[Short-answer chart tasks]
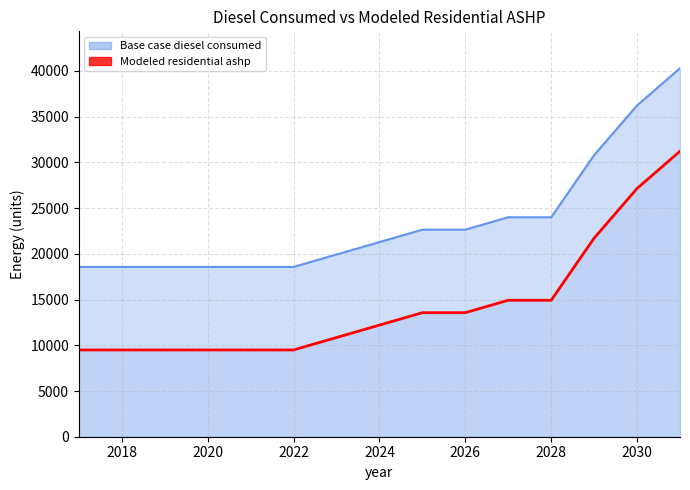

True or false: Modeled residential ashp and Base case diesel consumed intersect in this chart.

False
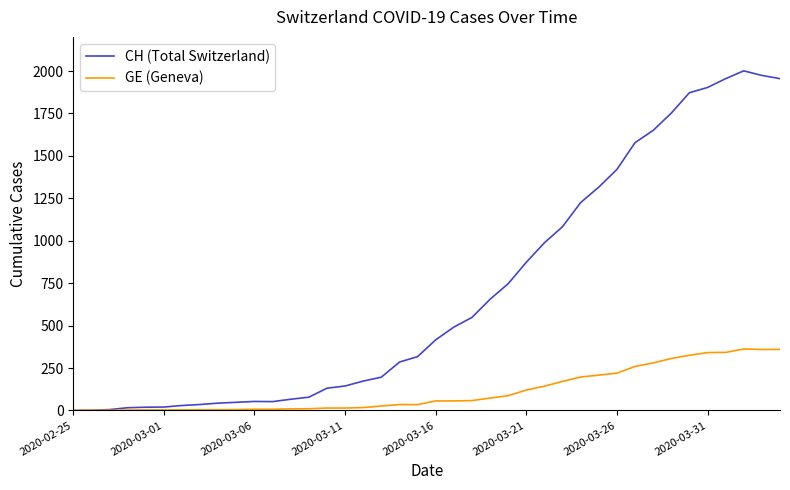

Which series has the largest total across all categories?

CH (Total Switzerland)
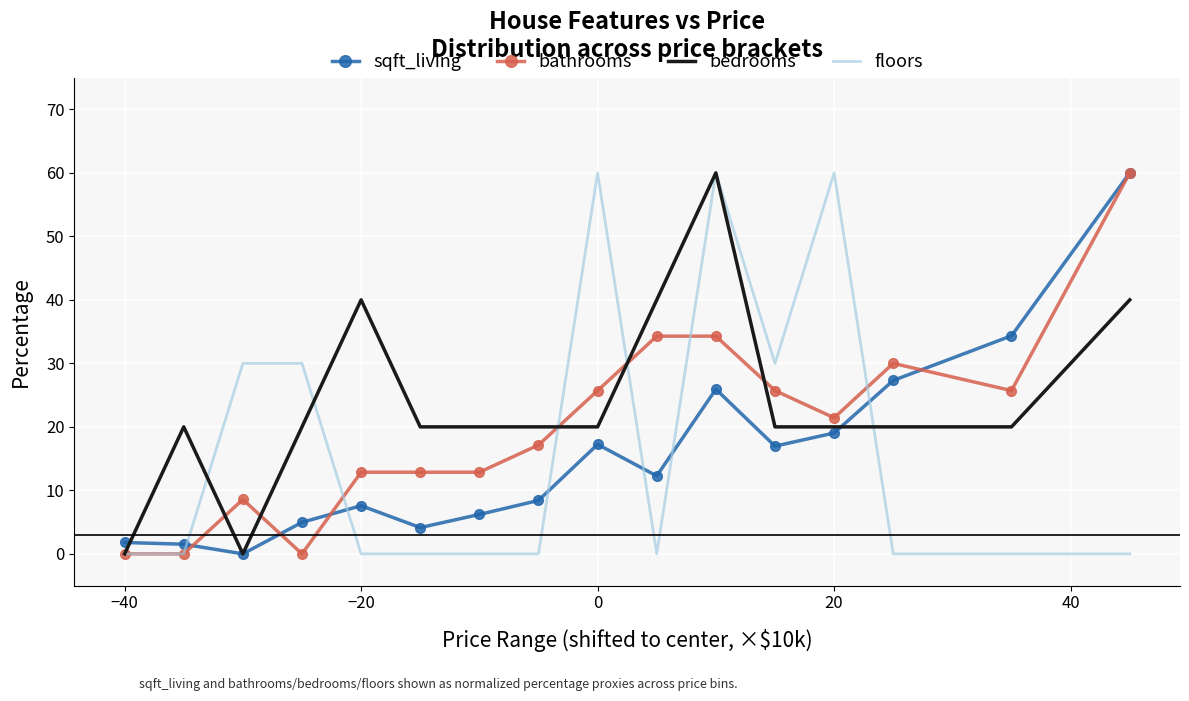

After their last crossing, which series has the higher values: floors or sqft_living?

sqft_living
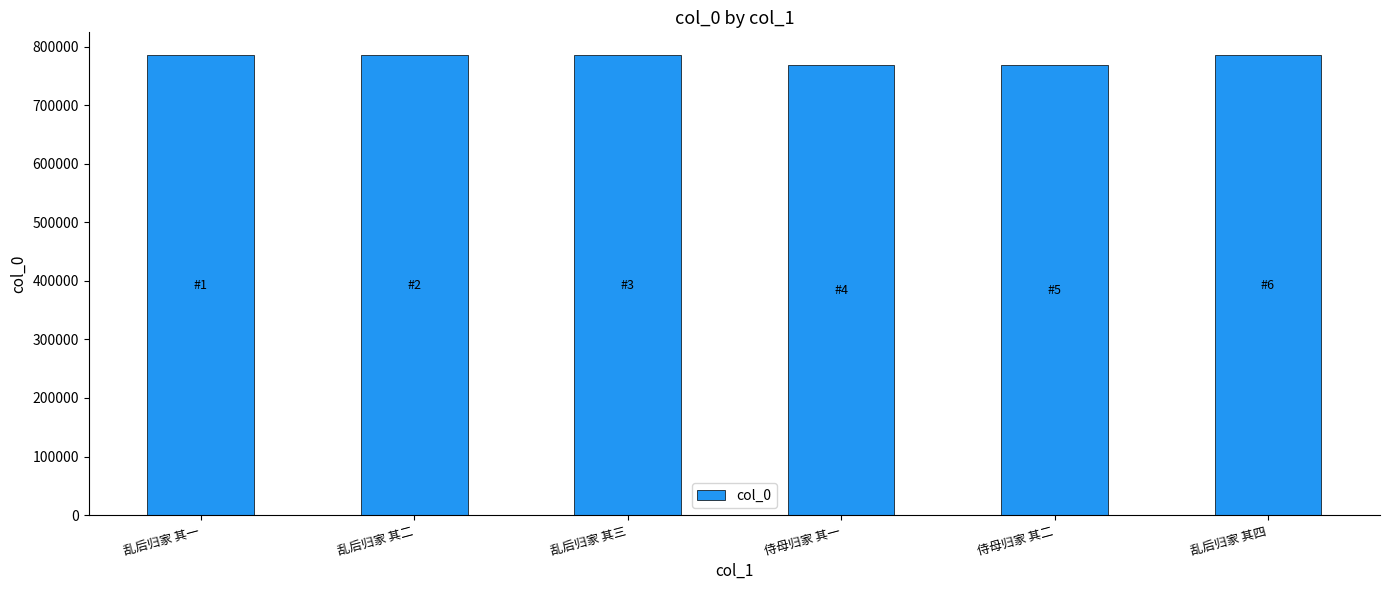

What is the smallest value displayed?

768851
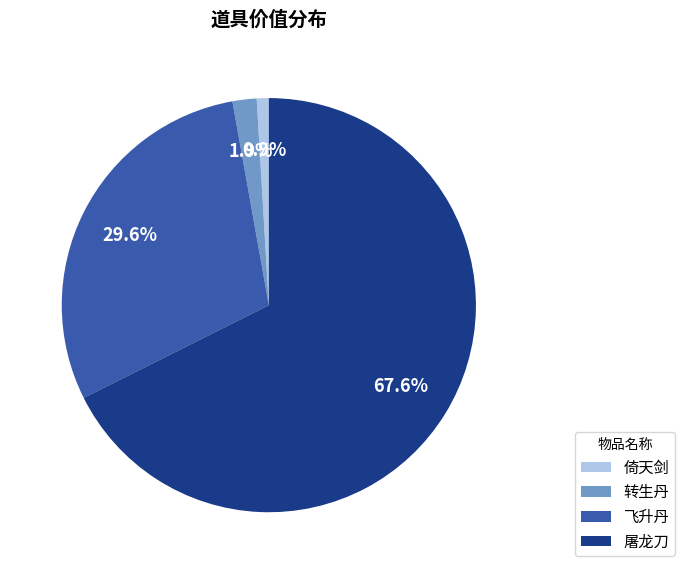

Approximately how many times larger is the value at 飞升丹 compared to 倚天剑?

31.5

### [Work request]
Copy all of the data above word for word, omitting the pictures.

### [Solution]
True or false: Modeled residential ashp and Base case diesel consumed intersect in this chart.

False

Which series has the largest total across all categories?

CH (Total Switzerland)

After their last crossing, which series has the higher values: floors or sqft_living?

sqft_living

What is the smallest value displayed?

768851

Approximately how many times larger is the value at 飞升丹 compared to 倚天剑?

31.5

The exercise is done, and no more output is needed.